◆ **Task statement**: Give the lines below as a Markdown table with the columns "No." and "Line," one numbered row per line, skipping any blank lines. Leave the pictures out of your answer.
Segment Open
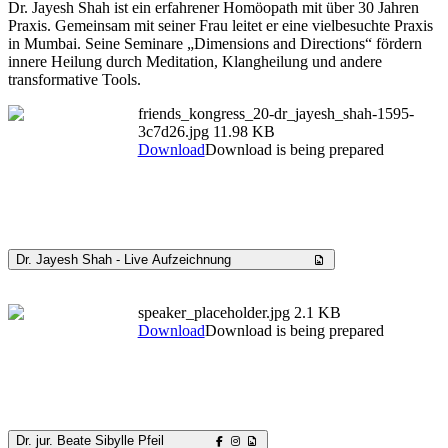
Dr. Jayesh Shah ist ein erfahrener Homöopath mit über 30 Jahren
Praxis. Gemeinsam mit seiner Frau leitet er eine vielbesuchte Praxis
in Mumbai. Seine Seminare „Dimensions and Directions“ fördern
innere Heilung durch Meditation, Klangheilung und andere
transformative Tools.
friends_kongress_20-dr_jayesh_shah-1595-
3c7d26.jpg
11.98 KB
Download
Download is being prepared
Dr. Jayesh Shah - Live Aufzeichnung
speaker_placeholder.jpg
2.1 KB
Download
Download is being prepared
Dr. jur. Beate Sibylle Pfeil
Segment Closed
◆ **Result**:
| No. | Line |
|---|---|
| 1 | Dr. Jayesh Shah ist ein erfahrener Homöopath mit über 30 Jahren |
| 2 | Praxis. Gemeinsam mit seiner Frau leitet er eine vielbesuchte Praxis |
| 3 | in Mumbai. Seine Seminare „Dimensions and Directions“ fördern |
| 4 | innere Heilung durch Meditation, Klangheilung und andere |
| 5 | transformative Tools. |
| 6 | friends_kongress_20-dr_jayesh_shah-1595- |
| 7 | 3c7d26.jpg |
| 8 | 11.98 KB |
| 9 | Download |
| 10 | Download is being prepared |
| 11 | Dr. Jayesh Shah - Live Aufzeichnung |
| 12 | speaker_placeholder.jpg |
| 13 | 2.1 KB |
| 14 | Download |
| 15 | Download is being prepared |
| 16 | Dr. jur. Beate Sibylle Pfeil |